**Your goal**
Given the material below, output exactly the lines from the line with "left elbow: (809, 278, -21)" to the line with "left hip: (1081, 283, -9)", both ends included, and no other lines.

=== Section Start ===

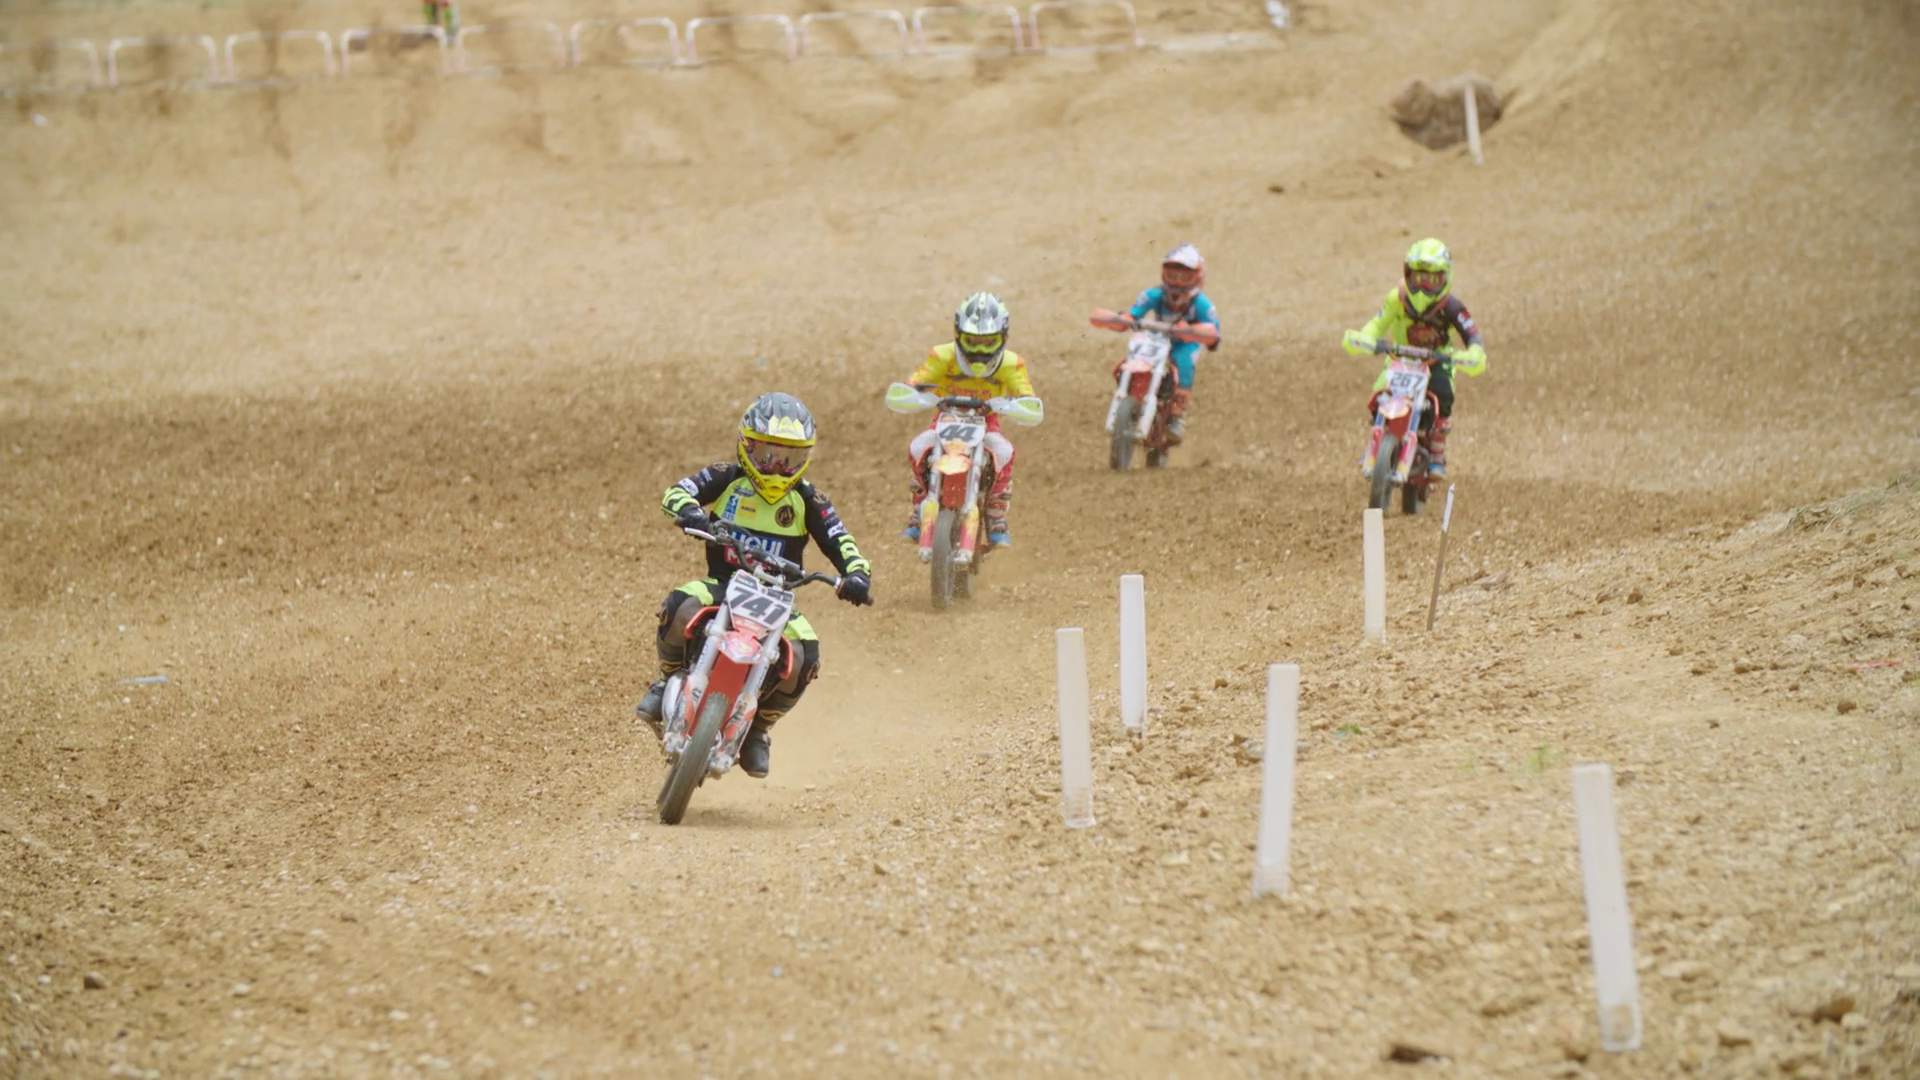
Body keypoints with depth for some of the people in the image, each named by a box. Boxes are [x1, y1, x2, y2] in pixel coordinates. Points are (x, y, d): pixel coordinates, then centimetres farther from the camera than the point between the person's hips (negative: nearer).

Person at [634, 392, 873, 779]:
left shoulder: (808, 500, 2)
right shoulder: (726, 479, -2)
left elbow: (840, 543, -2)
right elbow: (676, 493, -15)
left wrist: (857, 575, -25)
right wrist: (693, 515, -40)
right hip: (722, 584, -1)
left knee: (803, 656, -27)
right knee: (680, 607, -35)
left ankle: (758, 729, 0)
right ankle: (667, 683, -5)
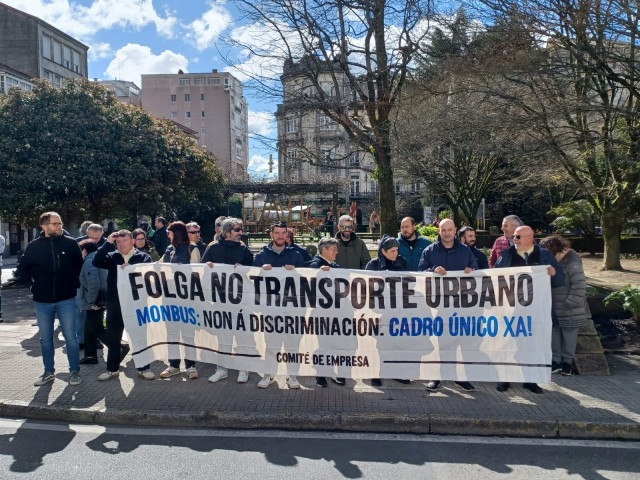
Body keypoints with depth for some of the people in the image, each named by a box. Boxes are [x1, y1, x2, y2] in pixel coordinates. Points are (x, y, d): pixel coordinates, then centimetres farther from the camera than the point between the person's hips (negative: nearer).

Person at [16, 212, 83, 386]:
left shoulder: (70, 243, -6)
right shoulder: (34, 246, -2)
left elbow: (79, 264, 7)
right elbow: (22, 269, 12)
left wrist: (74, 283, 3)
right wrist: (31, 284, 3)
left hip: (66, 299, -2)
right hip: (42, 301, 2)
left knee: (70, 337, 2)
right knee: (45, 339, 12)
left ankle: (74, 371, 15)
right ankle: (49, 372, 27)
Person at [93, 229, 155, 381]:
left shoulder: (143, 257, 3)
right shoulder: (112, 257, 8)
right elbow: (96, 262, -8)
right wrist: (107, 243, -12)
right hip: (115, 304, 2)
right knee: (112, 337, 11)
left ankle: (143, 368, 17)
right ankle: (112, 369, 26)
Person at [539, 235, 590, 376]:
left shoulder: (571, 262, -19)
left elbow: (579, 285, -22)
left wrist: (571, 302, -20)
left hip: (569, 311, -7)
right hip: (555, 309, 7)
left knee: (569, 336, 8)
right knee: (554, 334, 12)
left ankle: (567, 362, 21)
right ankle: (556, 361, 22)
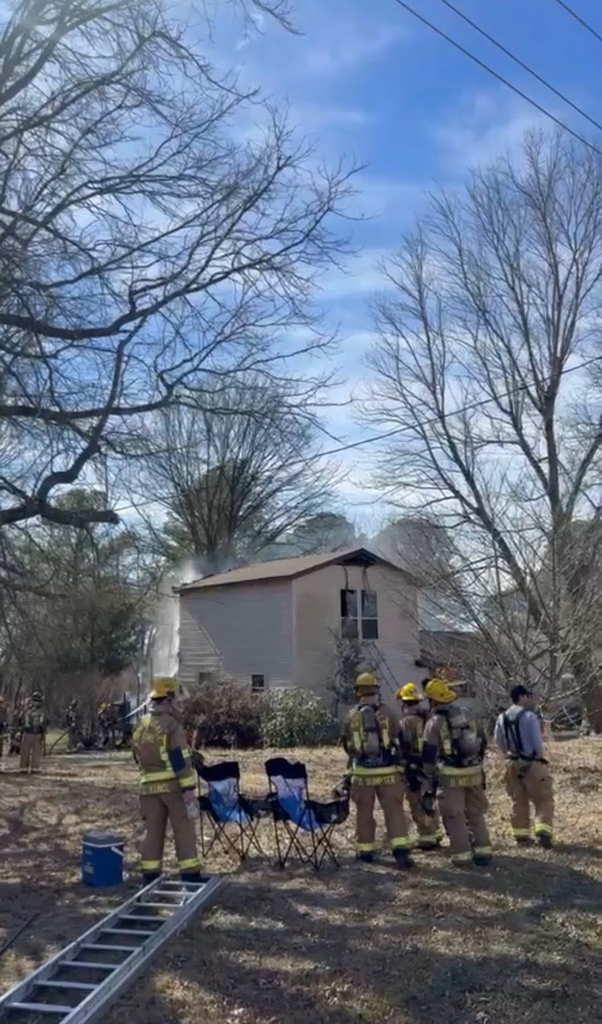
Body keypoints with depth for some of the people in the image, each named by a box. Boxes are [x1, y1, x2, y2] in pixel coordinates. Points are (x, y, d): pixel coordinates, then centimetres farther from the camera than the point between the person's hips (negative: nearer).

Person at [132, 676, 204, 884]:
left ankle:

=== Section End ===
=== Section Start ===

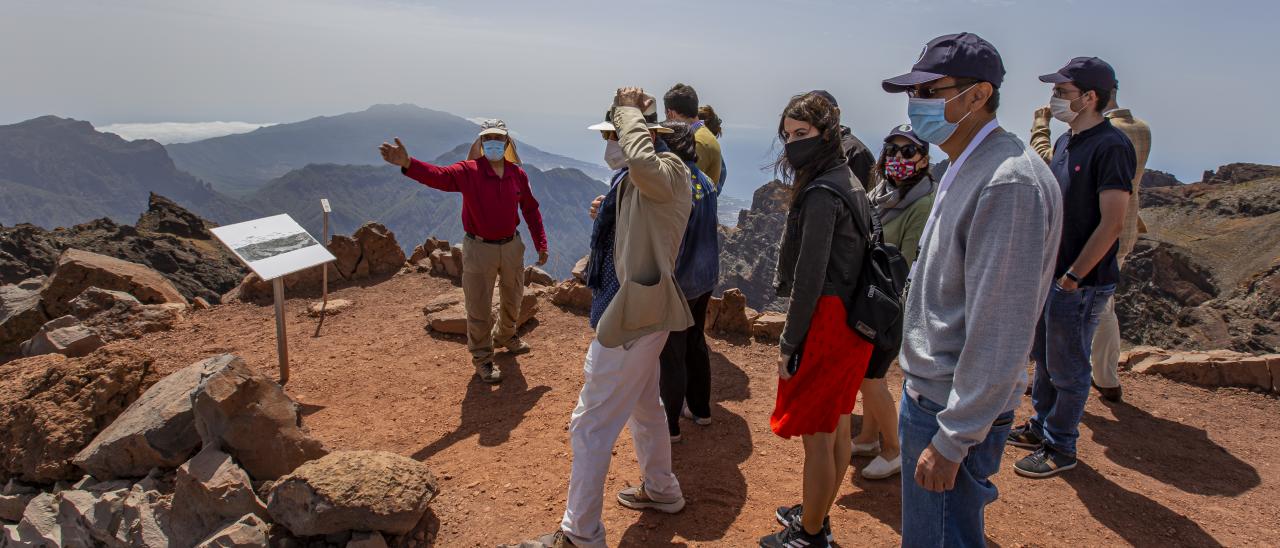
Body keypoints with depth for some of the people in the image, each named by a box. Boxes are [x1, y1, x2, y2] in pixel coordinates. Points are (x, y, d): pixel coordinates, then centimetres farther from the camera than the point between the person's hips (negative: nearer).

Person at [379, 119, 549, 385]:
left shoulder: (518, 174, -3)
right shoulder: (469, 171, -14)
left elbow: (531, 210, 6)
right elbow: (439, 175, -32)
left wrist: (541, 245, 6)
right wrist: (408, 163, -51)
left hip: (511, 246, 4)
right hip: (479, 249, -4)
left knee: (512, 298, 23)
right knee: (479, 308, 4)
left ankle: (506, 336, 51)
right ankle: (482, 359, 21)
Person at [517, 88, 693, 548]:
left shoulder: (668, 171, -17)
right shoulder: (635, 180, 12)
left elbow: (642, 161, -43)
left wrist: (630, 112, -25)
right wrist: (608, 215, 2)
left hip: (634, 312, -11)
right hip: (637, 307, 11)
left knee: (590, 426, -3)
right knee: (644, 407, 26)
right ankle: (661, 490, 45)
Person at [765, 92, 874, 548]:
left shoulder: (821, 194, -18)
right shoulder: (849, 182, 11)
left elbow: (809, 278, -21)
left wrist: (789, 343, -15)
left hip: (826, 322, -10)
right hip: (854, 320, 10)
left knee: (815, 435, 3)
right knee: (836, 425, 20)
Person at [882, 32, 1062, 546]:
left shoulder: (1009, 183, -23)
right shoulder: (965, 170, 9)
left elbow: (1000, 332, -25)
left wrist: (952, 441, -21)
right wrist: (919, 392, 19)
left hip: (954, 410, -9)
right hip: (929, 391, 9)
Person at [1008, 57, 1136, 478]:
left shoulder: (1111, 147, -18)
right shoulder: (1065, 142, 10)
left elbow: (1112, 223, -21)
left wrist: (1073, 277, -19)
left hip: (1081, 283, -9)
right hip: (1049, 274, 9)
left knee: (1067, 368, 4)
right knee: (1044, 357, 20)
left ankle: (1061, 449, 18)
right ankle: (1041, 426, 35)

=== Section End ===

**Reply**
left elbow: (809, 278, -21)
left wrist: (789, 343, -15)
left hip: (826, 322, -10)
right hip: (854, 320, 10)
left knee: (815, 435, 3)
right knee: (836, 425, 20)
Person at [882, 32, 1062, 546]:
left shoulder: (1009, 183, -23)
right shoulder: (965, 170, 9)
left elbow: (1000, 332, -25)
left wrist: (952, 441, -21)
right wrist: (919, 392, 19)
left hip: (954, 410, -9)
right hip: (929, 391, 9)
Person at [1008, 57, 1136, 478]:
left shoulder: (1111, 147, -18)
right shoulder: (1065, 142, 10)
left elbow: (1112, 223, -21)
left wrist: (1073, 277, -19)
left hip: (1081, 283, -9)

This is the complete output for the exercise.